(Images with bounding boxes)

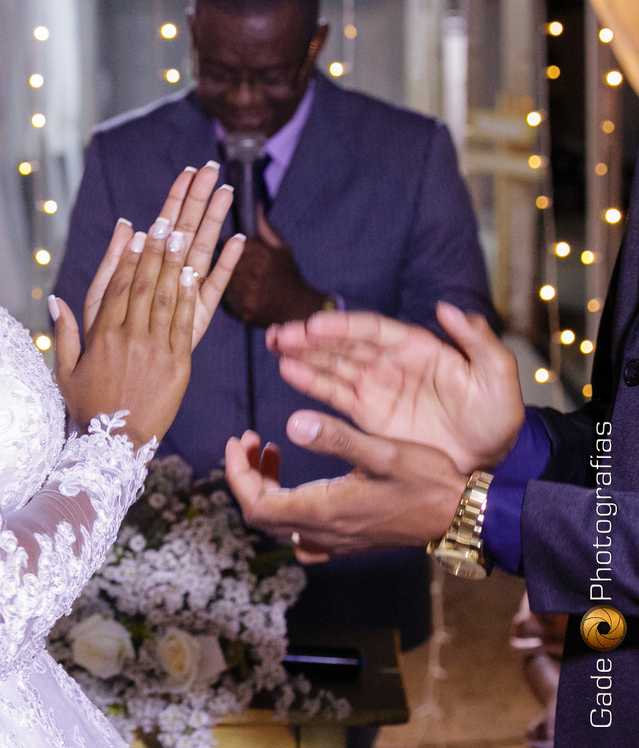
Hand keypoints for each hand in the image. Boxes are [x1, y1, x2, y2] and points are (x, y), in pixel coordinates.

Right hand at [51, 166, 244, 446]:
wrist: (114, 447)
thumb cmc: (87, 409)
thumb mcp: (66, 371)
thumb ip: (65, 333)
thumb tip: (56, 300)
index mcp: (102, 336)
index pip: (117, 286)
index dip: (128, 256)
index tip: (136, 230)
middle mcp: (129, 338)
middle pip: (144, 284)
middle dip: (155, 249)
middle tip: (165, 219)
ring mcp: (155, 350)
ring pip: (167, 298)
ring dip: (175, 263)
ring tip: (183, 234)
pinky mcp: (178, 364)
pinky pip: (186, 323)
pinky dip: (191, 296)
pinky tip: (196, 272)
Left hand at [75, 165, 244, 349]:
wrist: (117, 405)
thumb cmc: (103, 351)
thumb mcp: (99, 304)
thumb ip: (112, 266)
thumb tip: (127, 225)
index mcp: (146, 274)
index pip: (162, 226)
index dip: (175, 200)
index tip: (190, 171)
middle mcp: (168, 283)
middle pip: (185, 232)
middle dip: (197, 200)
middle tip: (213, 168)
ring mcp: (183, 301)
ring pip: (201, 254)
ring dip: (213, 223)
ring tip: (227, 192)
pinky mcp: (196, 324)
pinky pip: (212, 291)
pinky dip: (225, 267)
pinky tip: (239, 242)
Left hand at [221, 210, 327, 327]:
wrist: (297, 309)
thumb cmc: (287, 274)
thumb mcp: (280, 247)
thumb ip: (263, 227)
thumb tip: (253, 203)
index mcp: (261, 256)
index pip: (228, 242)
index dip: (225, 243)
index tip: (228, 243)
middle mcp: (252, 275)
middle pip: (222, 260)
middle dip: (222, 258)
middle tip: (232, 262)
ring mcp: (245, 295)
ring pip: (222, 279)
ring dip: (224, 276)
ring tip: (238, 278)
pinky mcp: (240, 310)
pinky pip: (225, 297)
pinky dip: (228, 294)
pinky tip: (238, 292)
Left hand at [225, 412, 466, 563]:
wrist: (463, 515)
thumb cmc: (427, 480)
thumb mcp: (382, 451)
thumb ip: (335, 437)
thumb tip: (290, 423)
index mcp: (324, 509)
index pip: (256, 504)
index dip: (236, 474)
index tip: (237, 442)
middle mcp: (324, 531)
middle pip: (261, 514)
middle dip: (246, 476)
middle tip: (252, 441)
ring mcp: (336, 540)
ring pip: (280, 523)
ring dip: (266, 488)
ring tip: (272, 451)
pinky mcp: (349, 540)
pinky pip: (302, 534)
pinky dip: (289, 507)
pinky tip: (301, 484)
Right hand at [266, 302, 523, 473]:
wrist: (487, 465)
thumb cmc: (496, 419)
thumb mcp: (498, 377)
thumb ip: (478, 341)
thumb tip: (447, 308)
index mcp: (417, 347)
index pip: (372, 330)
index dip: (342, 326)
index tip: (315, 325)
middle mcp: (390, 362)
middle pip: (343, 344)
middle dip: (310, 337)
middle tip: (281, 334)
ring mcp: (376, 387)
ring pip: (332, 364)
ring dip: (303, 354)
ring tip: (274, 345)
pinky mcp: (366, 415)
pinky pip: (333, 394)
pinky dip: (310, 381)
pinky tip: (288, 369)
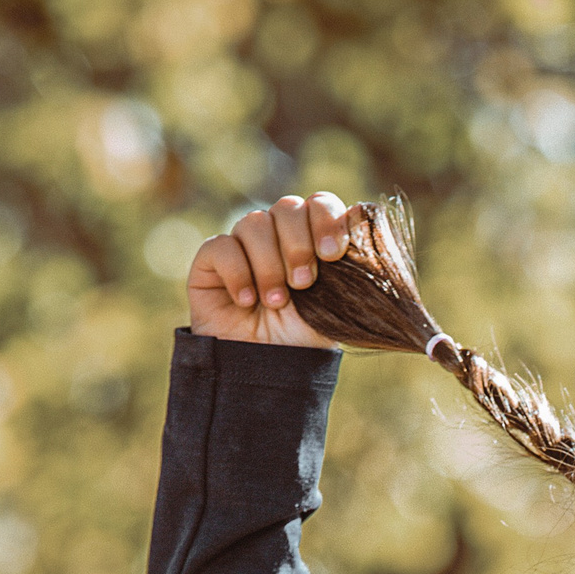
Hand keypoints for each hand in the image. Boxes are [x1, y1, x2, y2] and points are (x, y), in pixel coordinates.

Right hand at [186, 191, 352, 347]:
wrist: (267, 370)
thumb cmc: (304, 336)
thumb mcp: (338, 302)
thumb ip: (351, 261)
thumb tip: (364, 214)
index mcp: (311, 237)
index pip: (319, 203)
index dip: (327, 219)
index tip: (332, 254)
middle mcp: (277, 234)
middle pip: (288, 207)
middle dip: (298, 245)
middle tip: (303, 284)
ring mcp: (242, 244)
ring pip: (254, 222)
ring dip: (269, 265)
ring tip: (275, 302)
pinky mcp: (210, 261)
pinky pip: (221, 246)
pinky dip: (237, 273)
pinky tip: (246, 301)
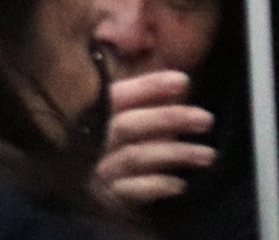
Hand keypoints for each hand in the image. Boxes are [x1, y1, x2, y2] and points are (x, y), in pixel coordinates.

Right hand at [96, 71, 213, 206]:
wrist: (70, 189)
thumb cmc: (96, 143)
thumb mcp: (106, 115)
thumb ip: (131, 100)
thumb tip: (174, 81)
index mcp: (89, 114)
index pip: (117, 96)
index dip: (149, 87)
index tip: (183, 81)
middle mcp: (91, 140)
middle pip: (129, 126)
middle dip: (168, 119)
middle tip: (205, 119)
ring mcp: (97, 169)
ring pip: (136, 158)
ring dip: (174, 154)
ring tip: (208, 154)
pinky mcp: (105, 197)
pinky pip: (131, 191)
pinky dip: (156, 186)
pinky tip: (180, 184)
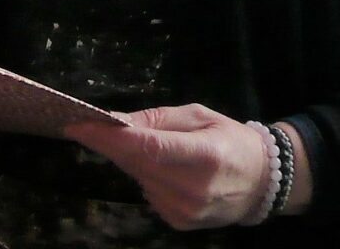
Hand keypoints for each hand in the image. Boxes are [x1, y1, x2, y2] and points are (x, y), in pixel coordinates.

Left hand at [65, 103, 266, 230]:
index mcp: (203, 155)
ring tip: (145, 144)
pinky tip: (163, 167)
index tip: (78, 125)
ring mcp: (186, 210)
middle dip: (108, 143)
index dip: (109, 137)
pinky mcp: (179, 222)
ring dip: (130, 158)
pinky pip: (148, 192)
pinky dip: (146, 176)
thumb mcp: (198, 115)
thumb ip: (158, 119)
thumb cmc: (229, 138)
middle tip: (86, 125)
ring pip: (138, 178)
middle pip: (135, 163)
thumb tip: (118, 121)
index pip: (147, 146)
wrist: (261, 182)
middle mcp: (193, 188)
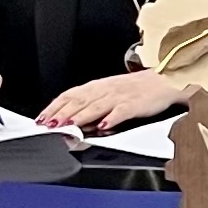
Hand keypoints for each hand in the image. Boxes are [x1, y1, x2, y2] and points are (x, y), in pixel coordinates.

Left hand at [37, 70, 191, 131]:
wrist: (166, 80)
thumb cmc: (138, 88)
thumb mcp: (111, 91)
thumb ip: (92, 104)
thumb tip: (71, 119)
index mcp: (100, 85)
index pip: (71, 94)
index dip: (55, 106)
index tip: (41, 118)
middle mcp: (107, 89)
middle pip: (80, 100)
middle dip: (63, 114)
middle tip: (49, 125)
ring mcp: (121, 96)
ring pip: (97, 105)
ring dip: (81, 116)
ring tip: (69, 126)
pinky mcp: (136, 104)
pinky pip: (122, 111)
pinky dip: (112, 118)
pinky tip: (103, 126)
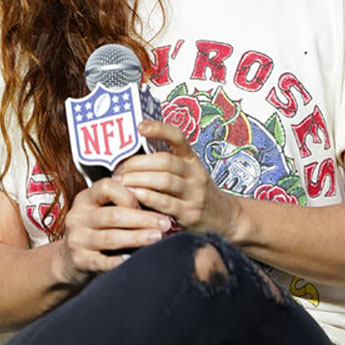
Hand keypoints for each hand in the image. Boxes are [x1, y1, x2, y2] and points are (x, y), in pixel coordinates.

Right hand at [57, 177, 172, 282]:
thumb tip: (158, 202)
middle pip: (113, 215)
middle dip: (143, 219)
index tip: (148, 203)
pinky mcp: (79, 260)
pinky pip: (100, 261)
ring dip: (137, 238)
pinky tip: (131, 260)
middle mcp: (78, 217)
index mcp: (86, 198)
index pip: (107, 187)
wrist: (71, 260)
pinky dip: (116, 262)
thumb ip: (123, 204)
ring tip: (157, 238)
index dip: (130, 195)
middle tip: (165, 223)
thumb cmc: (98, 230)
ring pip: (110, 238)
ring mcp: (77, 239)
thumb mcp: (103, 210)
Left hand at [114, 119, 240, 236]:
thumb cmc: (195, 193)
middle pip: (165, 161)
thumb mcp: (187, 174)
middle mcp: (195, 173)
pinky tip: (134, 197)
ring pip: (165, 181)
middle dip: (138, 163)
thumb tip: (130, 154)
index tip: (140, 126)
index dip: (159, 129)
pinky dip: (148, 198)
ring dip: (139, 179)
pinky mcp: (190, 213)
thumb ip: (165, 164)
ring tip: (122, 182)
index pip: (178, 137)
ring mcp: (194, 193)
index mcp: (192, 159)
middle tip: (119, 168)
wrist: (224, 218)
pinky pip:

• [Task requirements] Your answer is the exact run of lines above from the one with "ring mcp: (97, 169)" through the one with "middle mcp: (193, 188)", both ends included, minus any picture.

• [Written response]
ring mcp: (97, 169)
ring pip: (136, 158)
ring dip: (174, 154)
ring tip: (208, 154)
pinky mcp: (105, 197)
pinky pip: (131, 191)
pinky dip: (156, 186)
pinky tip: (180, 184)
Hand keypoints for each hand in the image. Boxes are [x1, y1, x2, y2] and points are (x, y), in pixel coordinates.

Left hand at [65, 103, 266, 230]:
index mcp: (203, 155)
ring tip: (145, 144)
pinky tip: (163, 167)
index tip: (78, 125)
ring mcp: (186, 210)
middle dip: (108, 143)
index dip: (109, 137)
pinky mcp: (179, 222)
ring dip: (130, 158)
pinky pip: (148, 192)
pinky dip: (146, 176)
thumb mcp: (198, 115)
thumb ip: (158, 119)
thumb cmc: (229, 138)
middle tip: (86, 125)
ring pip: (138, 178)
middle pip: (135, 163)
thumb tip: (118, 121)
index pip: (147, 146)
wrist: (261, 182)
middle mcp: (193, 188)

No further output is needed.